* _Written task_: Can you copy out the stretch of data from the line containing "the end time." through the end, switching "Friday" to "Fri." and leaving everything else unchanged?

─── Data excerpts

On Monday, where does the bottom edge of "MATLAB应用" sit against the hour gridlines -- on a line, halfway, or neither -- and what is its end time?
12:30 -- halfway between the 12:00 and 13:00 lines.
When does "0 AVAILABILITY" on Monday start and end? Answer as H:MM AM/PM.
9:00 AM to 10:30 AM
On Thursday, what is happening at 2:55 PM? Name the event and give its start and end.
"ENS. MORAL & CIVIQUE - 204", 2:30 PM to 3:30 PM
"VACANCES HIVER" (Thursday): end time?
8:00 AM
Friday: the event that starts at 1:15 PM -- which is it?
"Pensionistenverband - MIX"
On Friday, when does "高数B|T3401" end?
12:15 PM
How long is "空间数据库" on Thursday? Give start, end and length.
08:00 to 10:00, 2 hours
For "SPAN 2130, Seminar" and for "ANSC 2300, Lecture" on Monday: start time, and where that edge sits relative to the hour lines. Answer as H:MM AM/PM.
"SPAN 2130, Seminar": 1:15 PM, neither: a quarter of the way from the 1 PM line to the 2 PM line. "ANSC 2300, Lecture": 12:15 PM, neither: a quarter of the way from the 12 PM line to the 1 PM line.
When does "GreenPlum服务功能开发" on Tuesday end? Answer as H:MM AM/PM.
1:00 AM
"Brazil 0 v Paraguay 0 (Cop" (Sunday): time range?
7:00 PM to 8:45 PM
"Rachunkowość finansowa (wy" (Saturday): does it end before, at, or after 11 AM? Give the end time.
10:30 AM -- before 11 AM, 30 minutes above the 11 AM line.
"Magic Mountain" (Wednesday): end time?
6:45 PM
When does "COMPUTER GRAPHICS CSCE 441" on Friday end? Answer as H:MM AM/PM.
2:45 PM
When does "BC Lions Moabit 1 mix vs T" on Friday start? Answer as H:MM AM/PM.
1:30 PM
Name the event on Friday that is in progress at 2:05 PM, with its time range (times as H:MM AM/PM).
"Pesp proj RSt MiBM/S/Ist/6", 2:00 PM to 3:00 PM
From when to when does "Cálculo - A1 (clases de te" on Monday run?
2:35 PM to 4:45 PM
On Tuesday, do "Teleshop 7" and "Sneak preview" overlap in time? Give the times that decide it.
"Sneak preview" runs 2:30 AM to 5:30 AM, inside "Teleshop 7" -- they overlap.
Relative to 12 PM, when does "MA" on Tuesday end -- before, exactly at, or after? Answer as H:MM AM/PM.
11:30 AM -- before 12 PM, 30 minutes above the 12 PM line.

──────

* _Output of the exercise_:
"Rachunkowość finansowa (wy" (Saturday): does it end before, at, or after 11 AM? Give the end time.
10:30 AM -- before 11 AM, 30 minutes above the 11 AM line.
"Magic Mountain" (Wednesday): end time?
6:45 PM
When does "COMPUTER GRAPHICS CSCE 441" on Fri. end? Answer as H:MM AM/PM.
2:45 PM
When does "BC Lions Moabit 1 mix vs T" on Fri. start? Answer as H:MM AM/PM.
1:30 PM
Name the event on Fri. that is in progress at 2:05 PM, with its time range (times as H:MM AM/PM).
"Pesp proj RSt MiBM/S/Ist/6", 2:00 PM to 3:00 PM
From when to when does "Cálculo - A1 (clases de te" on Monday run?
2:35 PM to 4:45 PM
On Tuesday, do "Teleshop 7" and "Sneak preview" overlap in time? Give the times that decide it.
"Sneak preview" runs 2:30 AM to 5:30 AM, inside "Teleshop 7" -- they overlap.
Relative to 12 PM, when does "MA" on Tuesday end -- before, exactly at, or after? Answer as H:MM AM/PM.
11:30 AM -- before 12 PM, 30 minutes above the 12 PM line.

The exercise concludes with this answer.